[Excerpts from a dataset]
^^^^
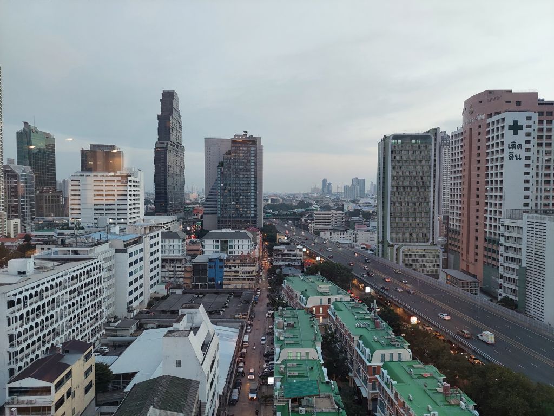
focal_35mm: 24
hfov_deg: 71.6
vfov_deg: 56.8
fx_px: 384
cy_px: 208
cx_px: 277
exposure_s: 1/50
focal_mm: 5.23
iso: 320
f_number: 1.8
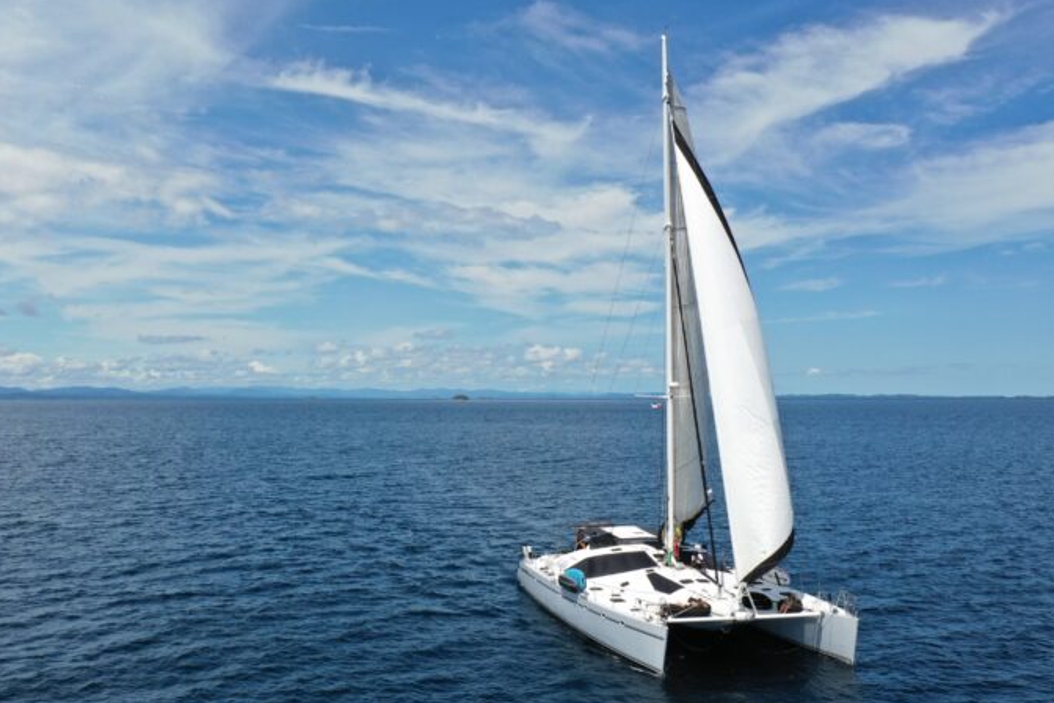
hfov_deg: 58.5
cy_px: 317
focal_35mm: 32
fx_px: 937
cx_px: 461
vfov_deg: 41.1
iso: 100
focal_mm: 10.26
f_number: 6.3
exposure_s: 1/500
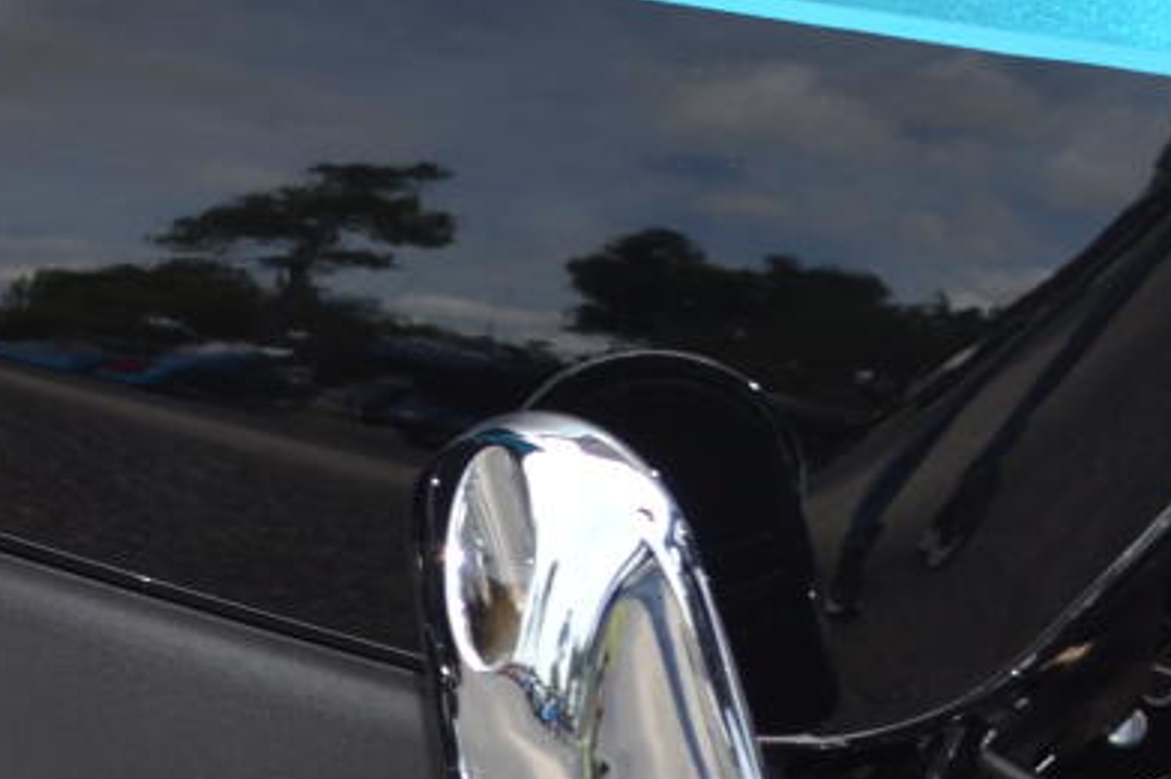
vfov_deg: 8.1
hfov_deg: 11.2
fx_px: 5492
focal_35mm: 169
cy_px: 127
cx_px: -1024
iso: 100
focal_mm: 22
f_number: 5.6
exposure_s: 1/200
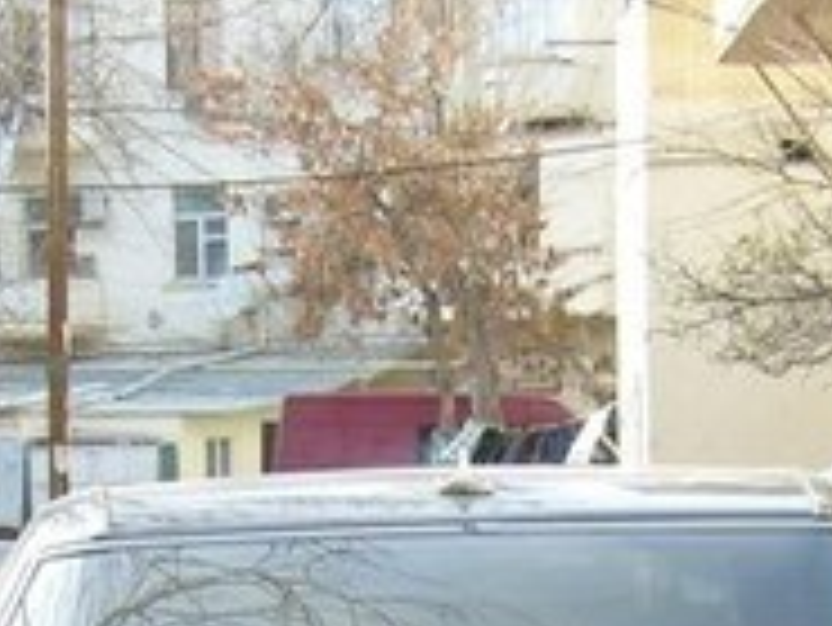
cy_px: 1110
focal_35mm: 125
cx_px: 279
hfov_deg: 15.7
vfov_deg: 11.1
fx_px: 3006
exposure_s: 1/250
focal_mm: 5.8
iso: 80
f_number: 2.8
^^^^
Produce a verbatim copy of every entry, excluding pictures.

| Expected answer |
focal_35mm: 24
hfov_deg: 71.6
vfov_deg: 56.8
fx_px: 384
cy_px: 208
cx_px: 277
exposure_s: 1/50
focal_mm: 5.23
iso: 320
f_number: 1.8
hfov_deg: 58.5
cy_px: 317
focal_35mm: 32
fx_px: 937
cx_px: 461
vfov_deg: 41.1
iso: 100
focal_mm: 10.26
f_number: 6.3
exposure_s: 1/500
vfov_deg: 8.1
hfov_deg: 11.2
fx_px: 5492
focal_35mm: 169
cy_px: 127
cx_px: -1024
iso: 100
focal_mm: 22
f_number: 5.6
exposure_s: 1/200
cy_px: 1110
focal_35mm: 125
cx_px: 279
hfov_deg: 15.7
vfov_deg: 11.1
fx_px: 3006
exposure_s: 1/250
focal_mm: 5.8
iso: 80
f_number: 2.8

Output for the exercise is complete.